Ayant communiqué ce secret inestimable, M. Weller vida son verre de nouveau, cligna de l’œil d’une manière prétentieuse, soupira profondément, et se retira avec lenteur.

« Eh bien ! Sam, que pensez-vous de ce qu’a dit votre père ? demanda M. Pickwick en souriant.

— Ce que j’en pense ? monsieur ; je pense qu’il est victime du matrimonial, comme disait le chapelain de la Barbe-Bleue, en l’enterrant avec une larme de pitié. »

Il n’y avait pas de réplique possible à l’à-propos de cette conclusion ; c’est pourquoi M. Pickwick, après avoir payé leur écot, reprit son chemin vers Gray’s Inn.
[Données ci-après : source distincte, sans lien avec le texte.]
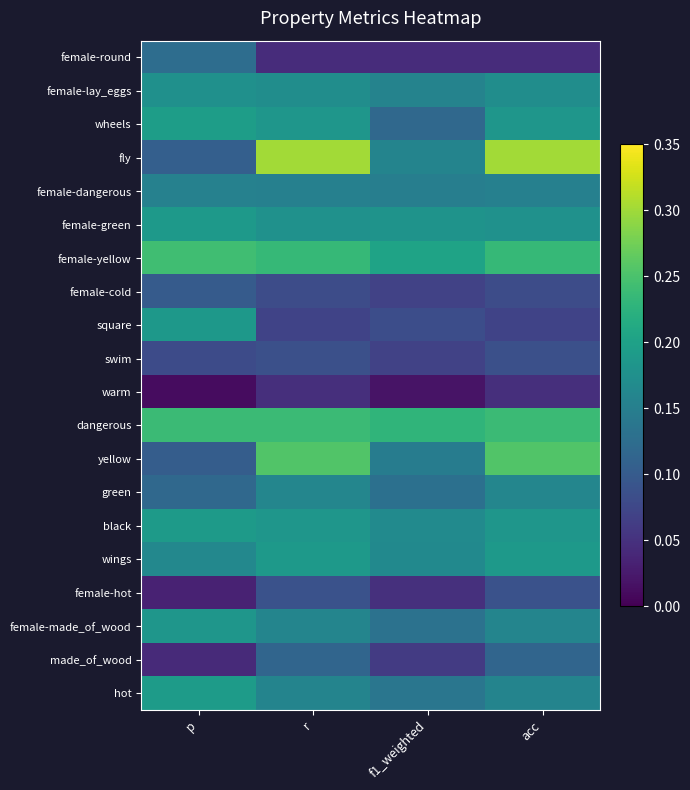

How many series are shown in this chart?

20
Lorsqu’il atteignit ses grottes retirées, huit heures avaient sonné, et le flot incessant de gentlemen en pantalons crottés, en chapeaux gris déformés, en habits râpés, qui se précipitait par toutes les issues, l’avertit que la majorité des études était fermée pour ce jour-là.

Après avoir grimpé deux étages rapides et malpropres, M. Pickwick vit réaliser ses prévisions : la porte de M. Perker était close, et le morne silence qui suivit les coups répétés frappés par Sam, leur annonça suffisamment que les gens d’affaires s’étaient retirés pour la nuit.

« Voilà qui est bien contrariant, Sam. Je ne voudrais pourtant pas perdre un moment pour le voir. Je suis sûr que je ne pourrai pas fermer l’œil avant d’avoir confié cette affaire à un homme du métier.